[ML] Custom function in anomaly detection job

Dear community,

I'm feeding documents directly from a source index to an ML anomaly job detection, using population analysis for a high cardinality use case (I don't want to feed aggregated data directly or using transform as it consume too much time for the high cardinality i have)

I use built in function in detector like sum, avg, count ... etc
Is there any possibility to instruct the ML engine to use a custom function for detector,

for example, i want to analyze a ratio for 2 metrics:
per entity, i have metric1=sum(field1) and metric2=sum(field2)
And i want to add a new metric3 = ratio(metric1, metric2)

Thank You

You should do this with a set of query aggregations in the datafeed of the ML job so that the sums and the ratio are calculated first, then fed to ML.

An older, but relevant example is here: Analyzing a ratio of documents over time with Anomaly Detection

In your case, you'd do two different sum aggregations, then do the ratio with a bucket_script aggregation

@richcollier perfectly agree with you if i want to feed an aggregation result to ML job
But my case, the term i need to use in aggregation is a high cardinality field, it will not work my case, that's why i'm feeding raw documents directly and letting ML engine doing the heavy lifting instead of asking a data node to do it.

Imaging I'm aggregating on 15min bucket with millions of entities like email or IP adresses

Actually, it is worse for the ML engine to do it since it is a single process on a single ML node. In contrast, an elasticsearch aggregation can be broken down and distributed to all data nodes in the cluster.

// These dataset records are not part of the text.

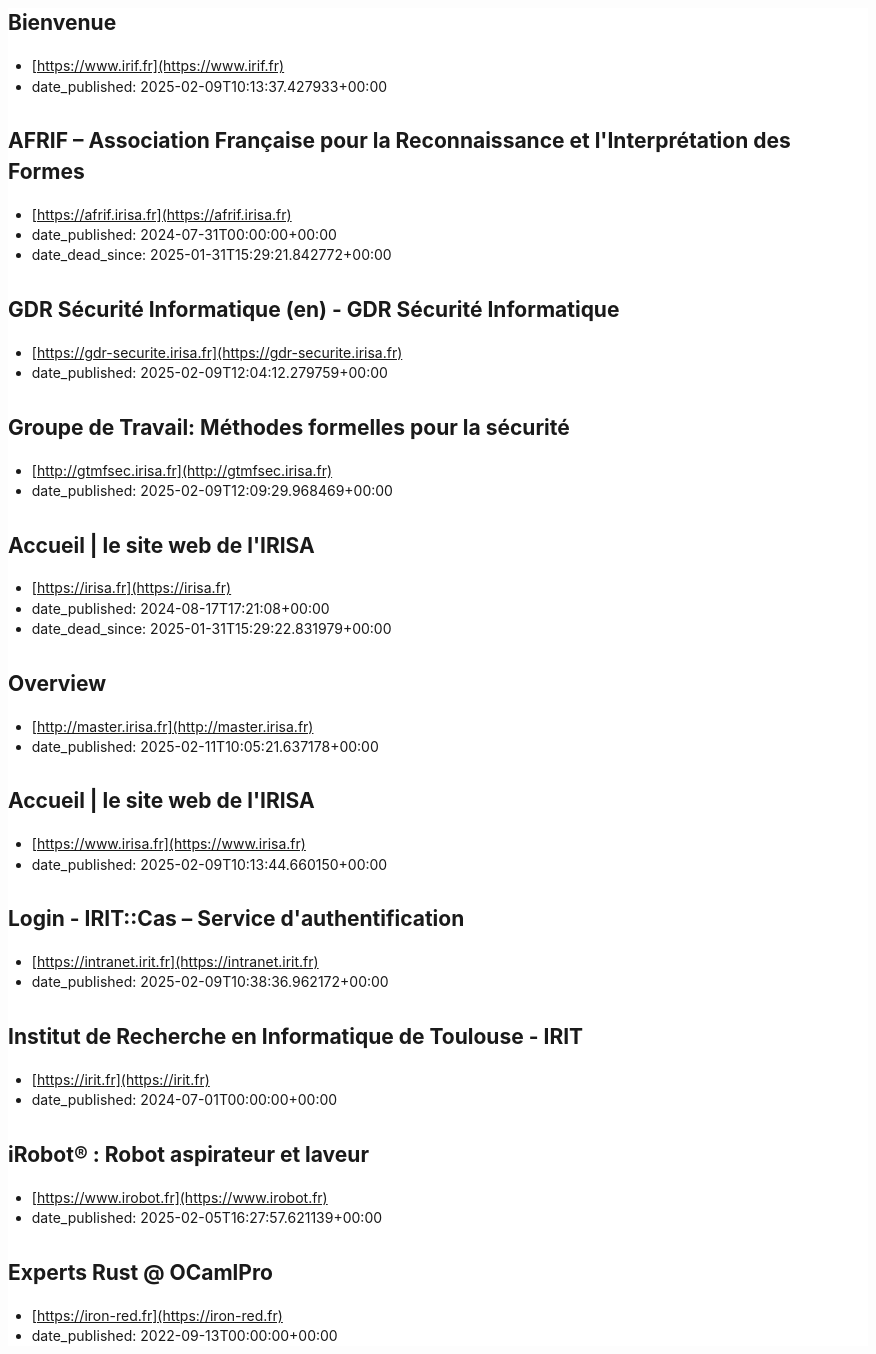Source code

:  ## Bienvenue
 - [https://www.irif.fr](https://www.irif.fr)
 - date_published: 2025-02-09T10:13:37.427933+00:00

 ## AFRIF – Association Française pour la Reconnaissance et l'Interprétation des Formes
 - [https://afrif.irisa.fr](https://afrif.irisa.fr)
 - date_published: 2024-07-31T00:00:00+00:00
 - date_dead_since: 2025-01-31T15:29:21.842772+00:00

 ## GDR Sécurité Informatique (en) - GDR Sécurité Informatique
 - [https://gdr-securite.irisa.fr](https://gdr-securite.irisa.fr)
 - date_published: 2025-02-09T12:04:12.279759+00:00

 ## Groupe de Travail: Méthodes formelles pour la sécurité
 - [http://gtmfsec.irisa.fr](http://gtmfsec.irisa.fr)
 - date_published: 2025-02-09T12:09:29.968469+00:00

 ## Accueil | le site web de l'IRISA
 - [https://irisa.fr](https://irisa.fr)
 - date_published: 2024-08-17T17:21:08+00:00
 - date_dead_since: 2025-01-31T15:29:22.831979+00:00

 ## Overview
 - [http://master.irisa.fr](http://master.irisa.fr)
 - date_published: 2025-02-11T10:05:21.637178+00:00

 ## Accueil | le site web de l'IRISA
 - [https://www.irisa.fr](https://www.irisa.fr)
 - date_published: 2025-02-09T10:13:44.660150+00:00

 ## Login - IRIT::Cas – Service d'authentification
 - [https://intranet.irit.fr](https://intranet.irit.fr)
 - date_published: 2025-02-09T10:38:36.962172+00:00

 ## Institut de Recherche en Informatique de Toulouse - IRIT
 - [https://irit.fr](https://irit.fr)
 - date_published: 2024-07-01T00:00:00+00:00

 ## iRobot® : Robot aspirateur et laveur
 - [https://www.irobot.fr](https://www.irobot.fr)
 - date_published: 2025-02-05T16:27:57.621139+00:00

 ## Experts Rust @ OCamlPro
 - [https://iron-red.fr](https://iron-red.fr)
 - date_published: 2022-09-13T00:00:00+00:00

If you have a high-cardinality field, perhaps the right approach is a two-step process:

  1. Use Transforms to do the aggregations (it handles high cardinality fields) and save the results into a new index. They can run in batch or continuous mode.
  2. Have ML use the index that is the output of step 1

Not agree with you @richcollier , unless you tried this approach in more than 10M cardinality use case
Continuous tranform on high cardinality is the worst case.
Feeding directly raw documents is more performant than passing by tranform

You could perhaps try using a script_field or a runtime field to calculate the ratio per document during the query for the ML job's datafeed

Thank You @richcollier for your contribution
I agree with you if the target is to add a new field to the raw document, mostly i do this at the ingest time and all fields in raw documents feeded to ML job are indexed for better performance.
But here in my case, i instructed the ML engine to do an analysis based on a bucket time span of 15min for example and the engine should compute some metrics using built in function like sum, mean ... etc, i would like it to compute a ratio of two metrics

This topic was automatically closed 28 days after the last reply. New replies are no longer allowed.